A test model was designed to simulate the slurry flow path through the actual equipment. In this way, an observation of actual wear of the model components could be used to estimate wear rates for the different components in the actual system. The model was constructed so that the wear resistance of three different materials could be tested simultaneously, saving both time and money for the client.

Experimental results have provided a series of wear rates, each giving an expected material loss per year of service. This information has highlighted specific locations of exceptional wear, and has provided the opportunity to reinforce these locations to extend overall system life.

Solid expandable tubular technology

Formed in 1999 as a joint venture between Shell and Halliburton, Enventure Global Technology created and defined solid expandable tubular technology (SET) and made it commercially viable. Ninety-nine percent of all existing footage of solid expandable tubulars installed in wells today was developed and manufactured by the company. The company has gone from five to 52 employees during its first three years of operations, and is projecting that number will increase to 75 by yearend 2002. Revenues are expected to exceed $15 million this year.

The fundamental benefit provided by solid expandable tubular technology is to move the final forming stage of steel tubular manufacturing downhole. Steel tubulars are to the drilling of oil and gas wells what I-beams are to building skyscrapers. This revolutionary in-situ manufacturing process enhances the probability of success of every tubular installation in every well drilled, enabling operators to access reserves that cannot be reached economically with conventional technology. SET technology provides a true step-change in the well construction process - a step-change that results in decreased well construction costs, faster production payback, and, ultimately, savings at the gas pump for the retail consumer.

The demand for this technology is growing exponentially both in the U.S. and internationally. To date, 43 solid expandable tubular systems, and expanded a total of 30,012 ft of tubulars and 823 proprietary expandable connections have been installed. This increase is spurred on by deepwater and ultra-deepwater arenas, shallow inland waters, as well as onshore subsidence and remediation projects using their openhole, cased-hole, and expandable liner hanger systems.

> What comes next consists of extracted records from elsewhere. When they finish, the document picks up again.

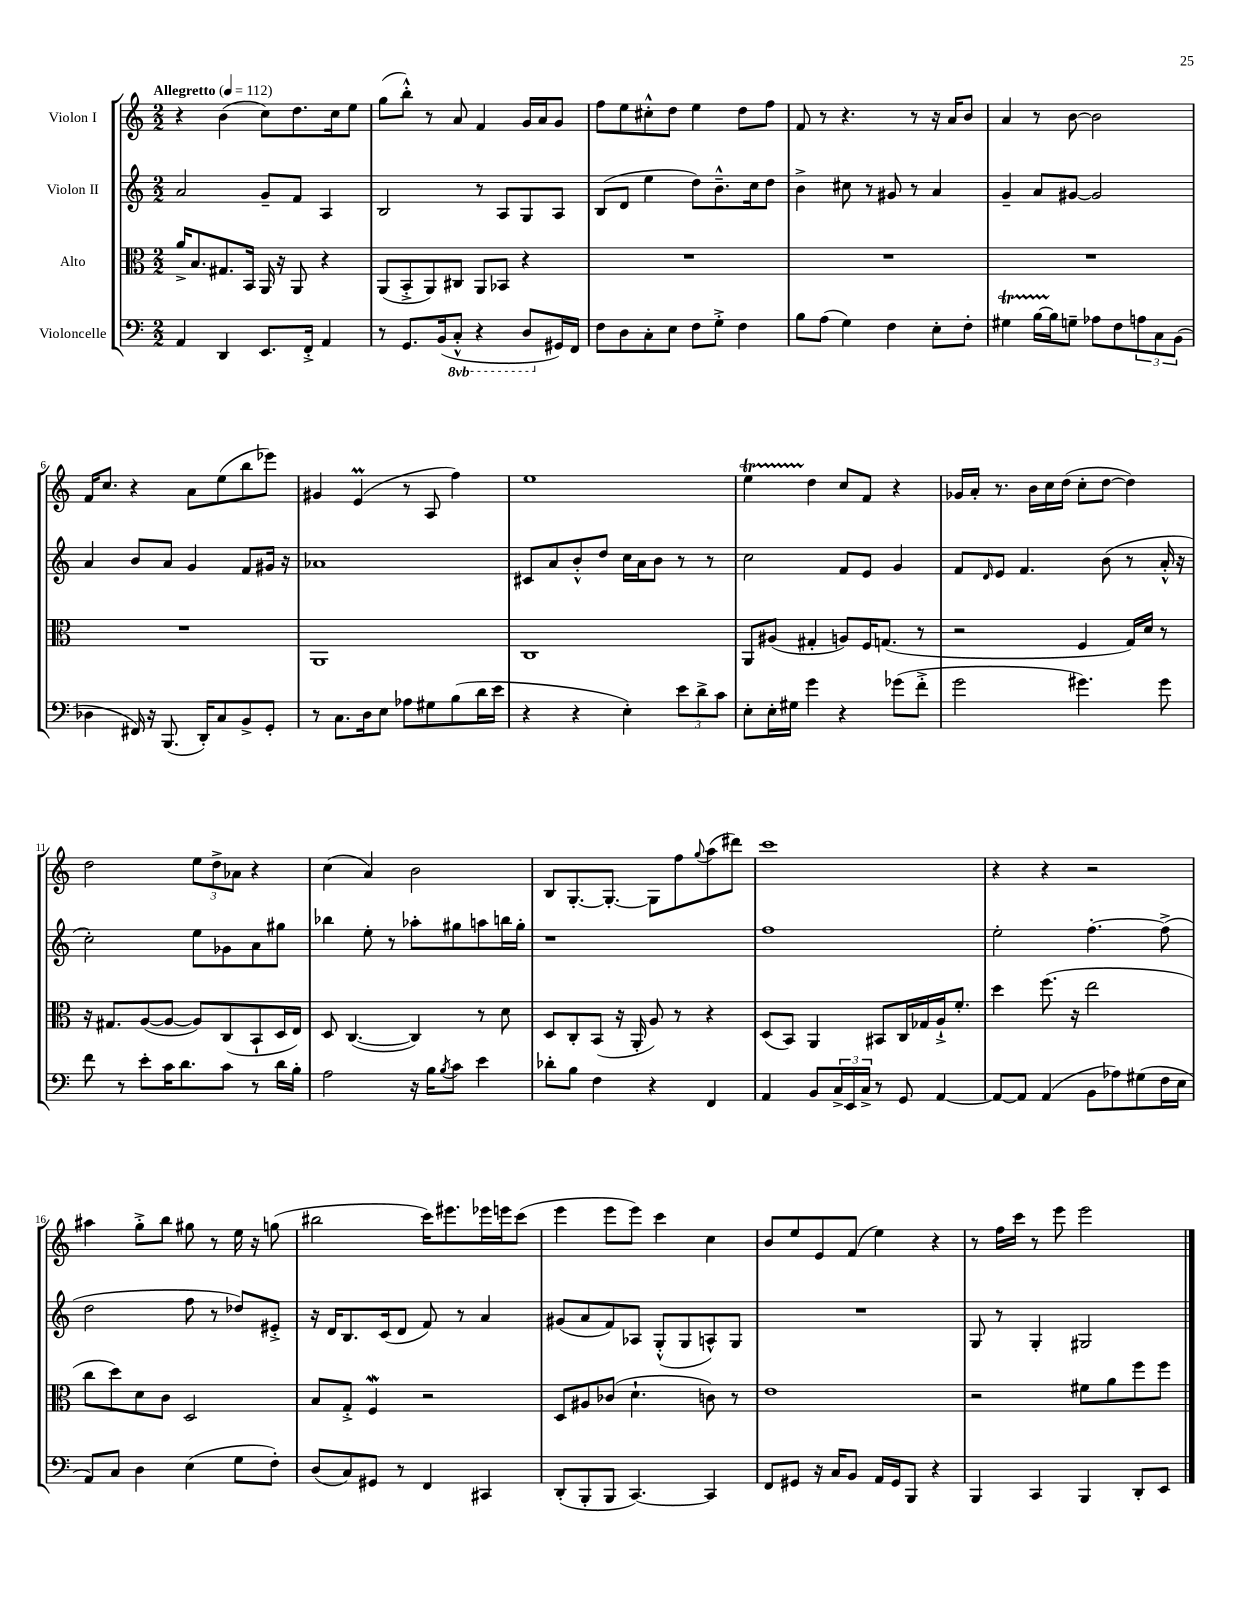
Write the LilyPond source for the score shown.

<<
\new StaffGroup <<
\new Staff = "s0" \with { instrumentName = "Violon I" } {
    \clef treble \key c \major \numericTimeSignature \time 2/2 \tempo "Allegretto" 4 = 112
    r4 b'4( c''8) d''8. c''16 e''8 |
    g''8( b''8-.-^) r8 a'8 f'4 g'16 a'16 g'8 |
    f''8 e''8 cis''8-.-^ d''8 e''4 d''8 f''8 |
    f'8 r8 r4. r8 r16 a'16 b'8 |
    a'4 r8 b'8~ b'2 |
    f'16 c''8. r4 a'8 e''8( b''8 ees'''8) |
    gis'4 e'4\prall( r8 a8 f''4) |
    e''1 |
    e''4\startTrillSpan d''4\stopTrillSpan c''8 f'8 r4 |
    ges'16 a'16-. r8. b'16 c''16 d''16( c''8-. d''8~ d''4) |
    d''2 \tuplet 3/2 { e''8 d''8-> aes'8 } r4 |
    c''4( a'4) b'2 |
    b8 g8.~-. g8.~-. g8 f''8 \appoggiatura { g''8 } a''8( dis'''8) |
    c'''1 |
    r4 r4 r2 |
    ais''4 g''8-.-> b''8 gis''8 r8 e''16 r16 g''8( |
    bis''2 c'''16) eis'''8. ees'''16 e'''16 c'''8( |
    e'''4 e'''8 e'''8) c'''4 c''4 |
    b'8 e''8 e'8 f'8( e''4) r4 |
    r8 f''16 c'''16 r8 e'''8 e'''2 \bar "|." |
}
\new Staff = "s1" \with { instrumentName = "Violon II" } {
    \clef treble \key c \major \numericTimeSignature \time 2/2
    a'2 g'8-- f'8 a4 |
    b2 r8 a8 g8 a8 |
    b8( d'8 e''4 d''8) b'8.---^ c''16 d''8 |
    b'4-> cis''8 r8 gis'8 r8 a'4 |
    g'4-- a'8 gis'8~ gis'2 |
    a'4 b'8 a'8 g'4 f'8 gis'16 r16 |
    aes'1 |
    cis'8 a'8 b'8-.-^ d''8 c''16 a'16 b'8 r8 r8 |
    c''2 f'8 e'8 g'4 |
    f'8 \grace { d'16 } e'8 f'4. b'8( r8 a'16-.-^ r16 |
    c''2-.) e''8 ges'8 a'8 gis''8 |
    bes''4 e''8-. r8 aes''8-. gis''8 a''8 b''16 gis''16-. |
    r1 |
    f''1 |
    e''2-. f''4.~-. f''8->( |
    d''2 f''8 r8 des''8) eis'8-.-> |
    r16 d'16 b8. c'16( d'8 f'8) r8 a'4 |
    gis'8( a'8 f'8) aes8 g8-.-^( g8 a8-^) g8 |
    R1 |
    g8 r8 g4-. gis2 \bar "|." |
}
\new Staff = "s2" \with { instrumentName = "Alto" } {
    \clef alto \key c \major \numericTimeSignature \time 2/2
    a'16-> b8. gis8. b,16 a,16 r16 a,8 r4 |
    a,8( b,8-.-> a,8) cis8 a,8 bes,8 r4 |
    R1 |
    R1 |
    R1 |
    R1 |
    a,1 |
    c1 |
    a,8 ais8( gis4-. a8) f16 g8.( r8 |
    r2 f4 g16) d'16 r8 |
    r16 gis8. a8~( a8~ a8) c8( b,8-! d16 e16) |
    d8 c4.~( c4) r8 d'8 |
    d8 c8-. b,8( r16 a,16-. a8) r8 r4 |
    d8( b,8) a,4 bis,8 c16 ges16 a16-!-> f'8.-. |
    d''4 f''8.( r16 e''2 |
    c''8 d''8) d'8 c'8 d2 |
    b8 g8-.-> f4\mordent r2 |
    d8 ais8 ces'8( d'4.-! c'8) r8 |
    e'1 |
    r2 fis'8 a'8 f''8 f''8 \bar "|." |
}
\new Staff = "s3" \with { instrumentName = "Violoncelle" } {
    \clef bass \key c \major \numericTimeSignature \time 2/2 \set Staff.ottavationMarkups = #ottavation-simple-ordinals
    a,4 d,4 e,8. f,16-.-> a,4 |
    r8 g,8. b,16( \ottava #-1 c,8-.-^ r4 d,8 \ottava #0 gis,16) f,16 |
    f8 d8 c8-. e8 f8 g8-.-> f4 |
    b8 a8( g4) f4 e8-. f8-. |
    gis4\startTrillSpan b16~ b16\stopTrillSpan g8-- aes8 f8 \tuplet 3/2 { a8 c8 b,8( } |
    des4 fis,16) r16 b,,8.( d,16-.) c8 b,8-> g,8-. |
    r8 c8. d16 e8 aes8 gis8 b8( d'16 e'16 |
    r4 r4 e4-.) \tuplet 3/2 { e'8 d'8-> c'8 } |
    e8-. e16-. gis16 g'4 r4 ges'8( f'8-.-> |
    g'2 gis'4.) gis'8 |
    f'8 r8 e'8-. c'16 d'8. c'8 r8 d'16 b16-. |
    a2 r16 b16 \acciaccatura { b8 } c'8 e'4 |
    des'8-. b8 f4 r4 f,4 |
    a,4 b,8 \tuplet 3/2 { c16-> e,16 c16-> } r8 g,8 a,4~ |
    a,8~ a,8 a,4( b,8 aes8) gis8( f16 e16 |
    a,8) c8 d4 e4( g8 f8-.) |
    d8( c8) gis,8 r8 f,4 cis,4 |
    d,8-.( b,,8-. b,,8 c,4.~) c,4 |
    f,8 gis,8 r16 c16 b,8 a,16 gis,16 b,,8 r4 |
    b,,4 c,4 b,,4 d,8-. e,8 \bar "|." |
}
>>
>>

Borehole imager for wells drilled with nonconductive oil or synthetic-base mud

Detailed borehole images, derived from microresistivity measurements, can now be acquired in wells drilled with nonconductive oil-base mud. Images from the oil-base micro imager (OBMI) tool by Schlumberger Oilfield Services are being used to increase the accuracy of detailed geologic analysis and the interpretation of formation characteristics.

The emergence of imaging technology for oil- and synthetic-base muds is especially important to fracture analysis and mapping of small-scale structural features that until this point were difficult or almost impossible to interpret in oil-base muds.

The first imager engineered to work in all nonconductive oil- and synthetic-base muds; the OBMI tool provides a high-resolution image of the formation derived from 20 calibrated microresistivity measurements. Improved accuracy of reserves estimates (in some cases adding significant new reserves), aid in completion design, fine tune reservoir models, provide direction for sidetracking in dry wells, and "see" features that are too small, too steep, or too subtle for seismic techniques are being realized.

Microresistivity images are powerful tools for decision-making and optimum reservoir exploitation. Armed with enhanced geology and reservoir models, companies have discovered additional reserves, optimized their completions, and even changed the location of new wells in the development process.